Les arbres, de par leur activité photosynthétique élevée et leur capacité à puiser de l’eau en profondeur grâce à leur système racinaire puissant ont la capacité d’émettre de grande quantité d’eau à la surface du sol, lorsque les sols disposent d’une réserve d’eau utile et que le maillage agroforestier est dense. Ce principe d’évapotranspiration peut être de nature à activer le petit cycle de l’eau est attirée les pluies. Ce phénomène est connu et compris, il a déjà été expérimenter dans plusieurs parties du monde. La surface à convertir et à régénérer semble se situer autour des 10 000 hectares, soit l’équivalent d’une petite Communauté de Communes (5 fois le territoire D’Elne).
L’arbre agroforestier est également en mesure de répondre à d’autres enjeux : le stockage de carbone, la production de bois, l’abaissement de la température au sol, l’hébergement d’une faune auxiliaire aux cultures, un fourrage d’appoint en cas de sécheresse estivale en élevage…
Par ailleurs, l’image d’une agriculture basée sur des considérations fortes envers l’environnement, et la création d’un territoire sain dans lequel il est possible de vivre au plus près de la nature, seront sans nul doute un nouveau pôle d’attractivité du territoire qu’il sera aisé de valoriser sur le plan touristique.
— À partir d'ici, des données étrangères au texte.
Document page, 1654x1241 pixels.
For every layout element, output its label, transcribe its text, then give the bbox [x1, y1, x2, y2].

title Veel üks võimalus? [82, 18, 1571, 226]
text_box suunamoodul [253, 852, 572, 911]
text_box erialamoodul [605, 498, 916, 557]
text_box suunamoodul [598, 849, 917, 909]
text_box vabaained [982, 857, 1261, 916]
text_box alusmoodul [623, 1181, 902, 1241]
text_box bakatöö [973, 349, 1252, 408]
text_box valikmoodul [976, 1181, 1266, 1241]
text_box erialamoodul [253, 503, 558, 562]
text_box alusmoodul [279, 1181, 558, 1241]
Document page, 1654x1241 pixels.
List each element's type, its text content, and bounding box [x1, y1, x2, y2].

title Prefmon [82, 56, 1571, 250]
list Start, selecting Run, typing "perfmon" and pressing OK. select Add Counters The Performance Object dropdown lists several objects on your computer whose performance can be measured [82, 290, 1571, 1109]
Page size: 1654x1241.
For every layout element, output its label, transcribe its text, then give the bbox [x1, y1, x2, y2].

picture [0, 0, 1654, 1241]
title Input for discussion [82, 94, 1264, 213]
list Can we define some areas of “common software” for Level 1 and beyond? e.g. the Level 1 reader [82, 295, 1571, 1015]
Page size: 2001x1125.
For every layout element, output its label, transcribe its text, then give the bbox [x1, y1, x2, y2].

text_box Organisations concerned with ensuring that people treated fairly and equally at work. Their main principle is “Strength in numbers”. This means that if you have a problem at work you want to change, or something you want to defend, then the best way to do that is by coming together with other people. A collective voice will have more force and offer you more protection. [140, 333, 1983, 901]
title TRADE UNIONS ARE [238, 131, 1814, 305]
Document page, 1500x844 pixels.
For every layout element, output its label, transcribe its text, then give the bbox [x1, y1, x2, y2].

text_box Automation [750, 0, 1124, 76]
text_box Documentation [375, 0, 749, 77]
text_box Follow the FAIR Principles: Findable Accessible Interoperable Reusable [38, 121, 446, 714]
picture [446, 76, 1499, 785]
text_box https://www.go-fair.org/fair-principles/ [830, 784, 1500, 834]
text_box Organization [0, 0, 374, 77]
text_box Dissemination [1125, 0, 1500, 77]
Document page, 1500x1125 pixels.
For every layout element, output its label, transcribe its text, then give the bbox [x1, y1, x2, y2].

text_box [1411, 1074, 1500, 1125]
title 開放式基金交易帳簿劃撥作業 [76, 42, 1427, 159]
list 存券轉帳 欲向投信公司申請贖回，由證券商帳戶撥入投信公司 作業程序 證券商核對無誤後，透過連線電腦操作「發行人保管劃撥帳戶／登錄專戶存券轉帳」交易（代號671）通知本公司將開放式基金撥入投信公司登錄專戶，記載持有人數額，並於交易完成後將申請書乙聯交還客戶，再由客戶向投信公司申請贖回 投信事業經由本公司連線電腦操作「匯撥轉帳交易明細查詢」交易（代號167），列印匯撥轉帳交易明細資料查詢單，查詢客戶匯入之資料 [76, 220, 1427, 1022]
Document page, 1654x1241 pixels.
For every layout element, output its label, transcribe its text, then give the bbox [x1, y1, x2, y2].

Naturellement, il faut une implication forte du Département, pour être à l’initiative, pour financer, pour porter le projet auprès des ministères concernés, de la Région et tous les autres financeurs.
Madame la Présidente chers collègues, au début de mon propos madame la présidente, je me demandais ce que l’on pouvait laisser aux générations futures ?
La réponse est peut-être une forêt de 10000 hectares et un peu plus de pluie et d’eau dans le sol.